Editorials

Air travel isn’t what it used to be

While waiting to meet his sister for the first time, Charlie Herr, 33, looks at the arrival information board for her flight at Sacramento International Airport last year. The airport has seen a 4 percent decline in flights since 2012, and public transit options to SMF are limited.
While waiting to meet his sister for the first time, Charlie Herr, 33, looks at the arrival information board for her flight at Sacramento International Airport last year. The airport has seen a 4 percent decline in flights since 2012, and public transit options to SMF are limited. Special to The Bee

Air travelers know that getting to and from their destinations isn’t what it used to be.

As we rush by the hundreds of thousands locally, and many millions nationally, to visit family and friends or take year-end vacations, too many flights get delayed and canceled, and you must partially disrobe to get past TSA security.

The number of flights in and out of Sacramento has dropped by 4 percent since 2012, but the number of passengers is up by 2.2 percent. Seats are cramped and legroom is a joke. Babies cry, which is understandable. What’s truly annoying are the big babies who look like grown-ups but don’t seem to understand that we’re all in a rush to arrive in reasonably good cheer.

At least we who rely on Sacramento International Airport have the good fortune of having nice terminals where you can get a good cup of coffee or decent glass of local wine, find something to read, and not feel like you’re being pushed through a cattle chute.

The airport management, working with the Sacramento Metropolitan Arts Commission, has brought in musical groups to serenade travelers during the Christmas season, taking the edge off the holiday hustle, as The Bee’s Sammy Caiola wrote earlier this month.

Parking hasn’t become too expensive or difficult, although lots will fill this week, and the red rabbit in Terminal B still amuses. Even in the holiday rush, Sacramento’s airport feels a little like a pleasantly uncrowded shopping mall.

Of course, that’s also a problem, as the county struggles to generate sufficient revenue to pay off the $1.07 billion Terminal B construction debt.

It’s still too hard to get from Sacramento to the rest of the country and world. United Airlines exacerbated the lack of nonstop flights by ending for three months direct flights to Washington, D.C., to the dismay of the Northern California congressional delegation and lobbyists who made regular use of it.

Nor has Sacramento succeeded in living up to its status as an international airport, with the exception of a flight to Guadalajara, Mexico. Reno is getting a direct flight to London. Austin already has one. Portland, Ore., has flights to Frankfurt, Germany; Amsterdam; Tokyo; and Iceland.

As Sactown Magazine’s Rob Turner, a regular Bee contributor, wrote last month, Sacramento, the nation’s 27th-largest airport, has the fewest international flights of any of the top 35 metro airports.

The city has been working to build trade relations with Chongqing, in southwest China. Several U.S. corporations including Hewlett-Packard have major manufacturing operations there. Chongqing, with its regional population of 33 million, would seem to be a ripe place for regular flights.

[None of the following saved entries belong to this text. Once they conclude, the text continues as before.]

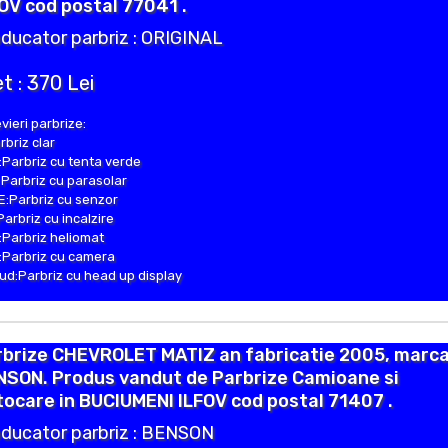
OV cod postal 77041 .
ducator parbriz : ORIGINAL
t : 370 Lei
vieri parbrize:
rbriz clar
Parbriz cu tenta verde
Parbriz cu parasolar
:Parbriz cu senzor
Parbriz cu incalzire
Parbriz heliomat
Parbriz cu camera
d:Parbriz cu head up display
rbrize CHEVROLET MATIZ an fabricatie 2005, marc
NSON. Produs vandut de Parbrize Camioane si
ocare in BUCIUMENI ILFOV cod postal 71407 .
ducator parbriz : BENSON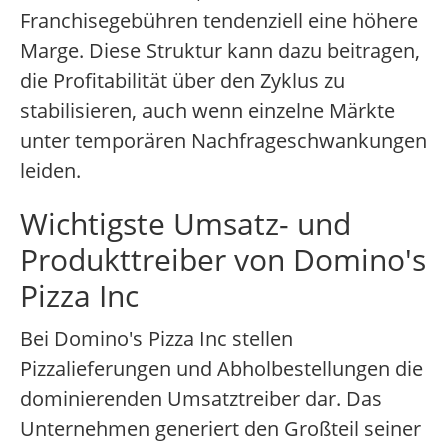
Franchisegebühren tendenziell eine höhere
Marge. Diese Struktur kann dazu beitragen,
die Profitabilität über den Zyklus zu
stabilisieren, auch wenn einzelne Märkte
unter temporären Nachfrageschwankungen
leiden.
Wichtigste Umsatz- und
Produkttreiber von Domino's
Pizza Inc
Bei Domino's Pizza Inc stellen
Pizzalieferungen und Abholbestellungen die
dominierenden Umsatztreiber dar. Das
Unternehmen generiert den Großteil seiner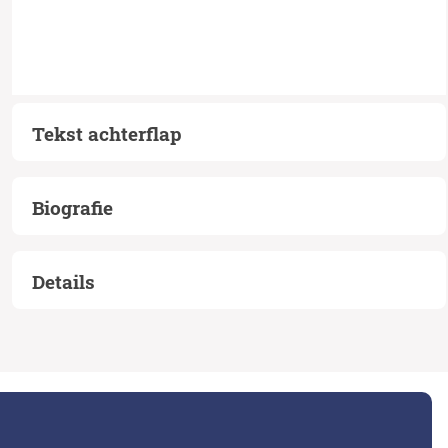
Tekst achterflap
Biografie
Details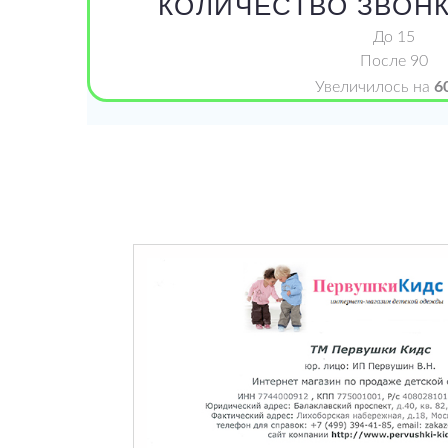
КОЛИЧЕСТВО ЗВОН
До
15
После
90
Увеличилось на
6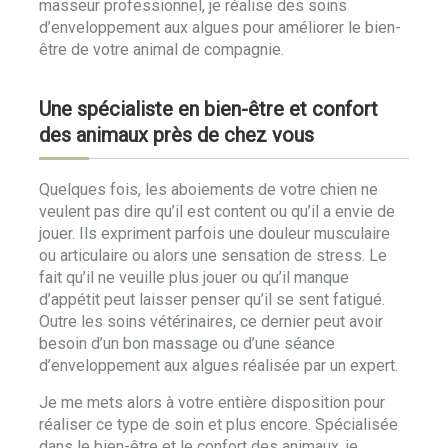
masseur professionnel, je réalise des soins
d’enveloppement aux algues pour améliorer le bien-
être de votre animal de compagnie.
Une spécialiste en bien-être et confort
des animaux près de chez vous
Quelques fois, les aboiements de votre chien ne
veulent pas dire qu’il est content ou qu’il a envie de
jouer. Ils expriment parfois une douleur musculaire
ou articulaire ou alors une sensation de stress. Le
fait qu’il ne veuille plus jouer ou qu’il manque
d’appétit peut laisser penser qu’il se sent fatigué.
Outre les soins vétérinaires, ce dernier peut avoir
besoin d’un bon massage ou d’une séance
d’enveloppement aux algues réalisée par un expert.
Je me mets alors à votre entière disposition pour
réaliser ce type de soin et plus encore. Spécialisée
dans le bien-être et le confort des animaux, je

Instead, we depend heavily on Southwest Airlines, the Texas-based carrier that used to be charming and relatively low-cost, but lately has struggled to improve its faltering on-time record.

In your search for direct flights, you might end up using San Francisco International. If you do, we recommend driving to the Pittsburg/Bay Point BART station and riding the train to the airport.

Perhaps the wizards at Sacramento Regional Transit one day will figure out how to run light rail from downtown to the airport. Maybe in our lifetime.